I can’t believe that a new reading year is about to begin! 2014 has had quite a few delightful reads, so I will close this post by listing what I wound up deciding were my ten favorite new-to-me books of the year.
1 How the Light Gets In: A Chief Inspector Gamache Novel by Louise Penny
I’m just not sure books get any better than this one, though one must have read the preceeding books to fully appreciate it.
2 The Martian: A Novel by Andy Weir
I laughed my way through this whole book. I loved the sciency nerdy stuff and thought there were a lot of good insights into media coverage, human resourcefulness and the value of persisting.
3 The Golem and the Jinni (P.S.) by Helene Wecker
From the description, this would not seem like my kind of book at all, but I simply loved it. Beautifully written, and very much a charcter-driven book. I will be re-reading this one in the near future.
4 We Were Liars by E. Lockhart
I knew nothing whatever about this book when I read it (inhaled it, really). I’m glad for that, because if I’d known more I couldn’t have enjoyed it as much.
5 Twelve Angry Men (Penguin Classics) by Reginald Rose
I’d seen the (great) movie long ago, but had never read the play. I highly recommend it.
6 The Return of the Soldier Rebecca West
A surprisingly powerful novella on the effects of shellshock in the aftermath of WW1.
7 Wave by Sonali Deraniyagala
This one was very painful to read. The author put it all out on the page – her raw emotions and golden memories.
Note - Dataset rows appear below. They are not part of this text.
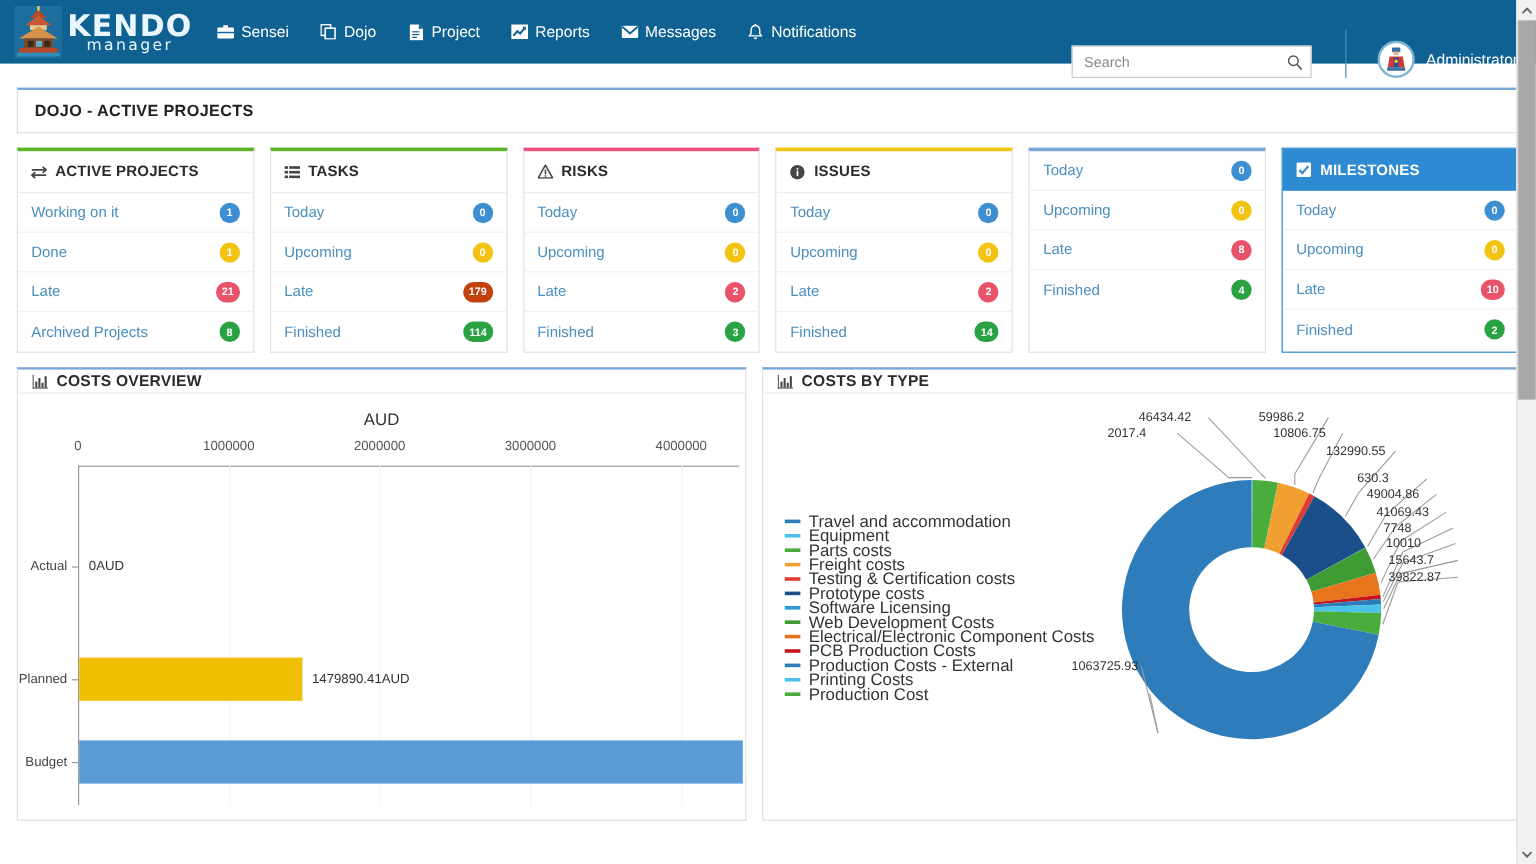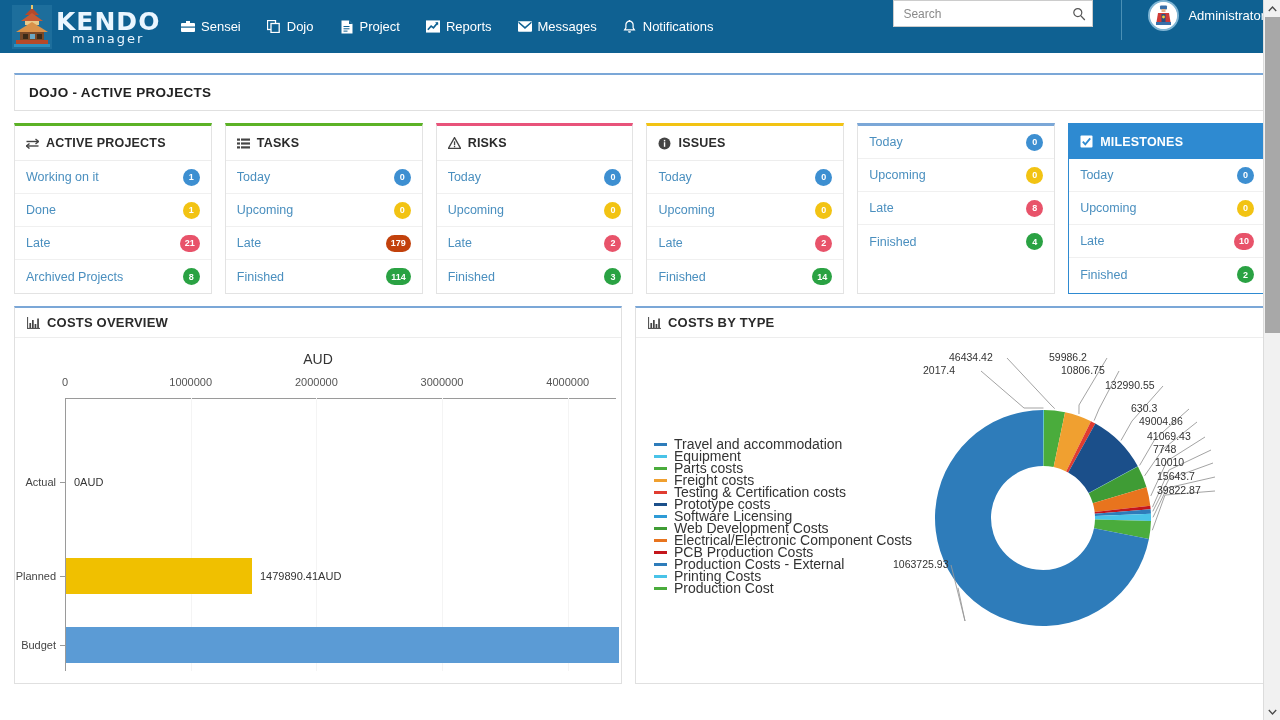--- a/index.html
+++ b/index.html
@@ -32,22 +32,22 @@
   .nav-links { display: flex; align-items: center; margin-left: 22px; }
   .nav-link {
     color: #ffffff; font-size: 13px; text-decoration: none;
     padding: 6px 13px; display: flex; align-items: center; gap: 6px;
     cursor: pointer; white-space: nowrap;
   }
   .nav-ico { display: inline-flex; width: 14px; height: 14px; align-items: center; justify-content: center; }
   .nav-ico svg { display: block; }
 
   .nav-right {
-    position: absolute; right: 15px; top: 0; height: 53px;
-    display: flex; align-items: flex-start; gap: 10px;
+    position: absolute; right: 15px; top: 12px; height: 53px;
+    display: flex; align-items: flex-end; gap: 10px;
   }
   .search-box {
     width: 200px; height: 27px; background: #fff;
     border: 1px solid #ccc; display: flex; align-items: center;
     padding: 0 6px 0 9px;
   }
   .search-box input {
     border: none; outline: none; flex: 1; font-size: 12px;
     color: #555; font-family: "Liberation Sans", sans-serif;
     background: transparent;
@@ -108,21 +108,21 @@
 
   
   .charts-row { display: flex; gap: 13px; margin-top: 12px; }
   .chart-panel {
     background: #fff; border: 1px solid #e0e0e0; border-top: 2px solid #7ba7d7;
     height: 378px; display: flex; flex-direction: column; overflow: hidden;
   }
   .chart-panel.left { width: 608px; flex: 0 0 608px; }
   .chart-panel.right { flex: 1; }
   .chart-head {
-    height: 30px; display: flex; align-items: center; gap: 7px;
+    height: 20px; display: flex; align-items: center; gap: 7px;
     padding: 0 12px; border-bottom: 1px solid #ededed; flex: 0 0 auto;
   }
   .chart-head-title { font-size: 13px; font-weight: bold; color: #2b2b2b; letter-spacing: .2px; }
   .chart-body { flex: 1; position: relative; overflow: hidden; }
 
   
   .bar-chart { position: absolute; inset: 0; }
   .bc-title {
     position: absolute; top: 13px; left: 0; right: 0; text-align: center;
     font-size: 14px; color: #333;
Gradually, one sees her find her way forward after her nearly unthinkable loss.
8 The Sorcerer’s Apprentices: A Season in the Kitchen at Ferran Adrià’s elBulli by Lisa Abend
I loved this book about the workings at one of the world’s most famous restaurants, and the lives of the apprentices who were a part of it for one season.
9 Station Eleven by Hilary St. John Mandel
More than post-apocalyptic, this reads as a literary novel that follows human nature in the wake of a worldwide flu pandemic. I enjoyed it far more than I thought I was going to.
10 The Storied Life of A. J. Fikry by Gabrielle Zevin
In the end, I had to put this one on my list because it was just such a fun read.
I had to leave off several that could have qualified but perhaps were just nudged out by one or more of the above.